Does our study illuminate the contradictory landscape of chemotherapeutic regimens incorporating statins, our purpose as set forth earlier? Perhaps so. In the Background we cited the systemic review and meta-analysis by Farooqui et al., demonstrating that the addition of a statin to conventional therapy failed to improve progression-free or overall survival. Of the ten studies included in their analysis, six incorporated - either as the sole chemotherapeutic drug or as a component of a multi-drug regimen - agents which we found to be either neutral or antagonistic: etoposide, cisplatin, gemcitabine, and 5-FU (one protocol included both cisplatin and epirubicin, which is related to doxorubicin).
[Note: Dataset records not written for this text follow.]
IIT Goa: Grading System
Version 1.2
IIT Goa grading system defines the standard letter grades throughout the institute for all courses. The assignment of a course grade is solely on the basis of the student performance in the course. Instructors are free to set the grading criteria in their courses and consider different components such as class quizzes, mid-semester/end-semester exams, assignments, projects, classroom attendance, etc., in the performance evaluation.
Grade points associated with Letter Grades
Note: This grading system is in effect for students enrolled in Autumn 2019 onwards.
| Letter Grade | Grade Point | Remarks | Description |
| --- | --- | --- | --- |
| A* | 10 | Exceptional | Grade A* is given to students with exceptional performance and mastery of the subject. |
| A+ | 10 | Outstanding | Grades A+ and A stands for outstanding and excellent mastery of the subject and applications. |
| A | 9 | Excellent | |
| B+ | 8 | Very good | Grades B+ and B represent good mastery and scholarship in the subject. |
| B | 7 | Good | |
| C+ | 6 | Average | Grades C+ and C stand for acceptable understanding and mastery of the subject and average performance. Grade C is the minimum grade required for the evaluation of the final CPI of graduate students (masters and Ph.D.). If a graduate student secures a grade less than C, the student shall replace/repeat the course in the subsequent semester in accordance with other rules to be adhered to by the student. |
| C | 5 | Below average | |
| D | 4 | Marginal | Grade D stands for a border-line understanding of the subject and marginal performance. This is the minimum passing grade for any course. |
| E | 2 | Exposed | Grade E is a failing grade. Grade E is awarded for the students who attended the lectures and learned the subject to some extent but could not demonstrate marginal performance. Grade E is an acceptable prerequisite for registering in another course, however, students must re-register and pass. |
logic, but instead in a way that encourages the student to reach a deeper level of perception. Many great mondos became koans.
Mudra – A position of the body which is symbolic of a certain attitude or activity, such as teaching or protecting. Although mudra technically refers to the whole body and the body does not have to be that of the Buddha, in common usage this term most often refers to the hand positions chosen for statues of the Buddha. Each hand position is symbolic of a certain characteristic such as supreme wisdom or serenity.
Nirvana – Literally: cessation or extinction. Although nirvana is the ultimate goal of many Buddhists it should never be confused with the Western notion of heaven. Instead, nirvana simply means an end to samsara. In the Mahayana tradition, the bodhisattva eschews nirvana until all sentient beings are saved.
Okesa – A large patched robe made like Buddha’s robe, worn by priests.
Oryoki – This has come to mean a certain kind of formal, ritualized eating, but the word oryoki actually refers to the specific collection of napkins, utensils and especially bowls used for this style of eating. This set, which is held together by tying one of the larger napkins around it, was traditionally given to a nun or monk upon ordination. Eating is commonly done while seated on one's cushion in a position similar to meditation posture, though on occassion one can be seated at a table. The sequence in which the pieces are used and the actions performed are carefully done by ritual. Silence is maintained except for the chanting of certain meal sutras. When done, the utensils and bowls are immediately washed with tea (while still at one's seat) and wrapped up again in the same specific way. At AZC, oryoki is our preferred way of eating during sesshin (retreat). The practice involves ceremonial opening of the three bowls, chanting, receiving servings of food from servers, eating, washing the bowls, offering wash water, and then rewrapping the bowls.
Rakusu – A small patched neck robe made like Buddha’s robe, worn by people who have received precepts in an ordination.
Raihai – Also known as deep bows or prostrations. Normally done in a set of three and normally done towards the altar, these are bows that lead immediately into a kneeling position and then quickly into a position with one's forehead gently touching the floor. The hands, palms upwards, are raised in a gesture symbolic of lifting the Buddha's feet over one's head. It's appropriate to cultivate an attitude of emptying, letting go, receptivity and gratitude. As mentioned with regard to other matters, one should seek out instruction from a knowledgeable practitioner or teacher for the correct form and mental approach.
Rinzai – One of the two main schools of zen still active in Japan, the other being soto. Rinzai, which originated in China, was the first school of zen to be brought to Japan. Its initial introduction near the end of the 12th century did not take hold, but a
Of the remaining four studies, one specified whole brain irradiation, and three incorporated drugs (afatinib, thalidomide and gefitinib) which we have not assayed. Thus, our data and the Farooqi meta-analysis provide mutually supportive, albeit circumstantial, evidence affirming the lack of efficacy of at least four statin plus chemotherapeutic drug combinations. Unfortunately, the larger systemic review by Mei et al. [23], which demonstrated beneficial effects of statins upon survival in cancer patients, did not specify the individual chemotherapeutic drugs used in the 95 studies included in the analysis.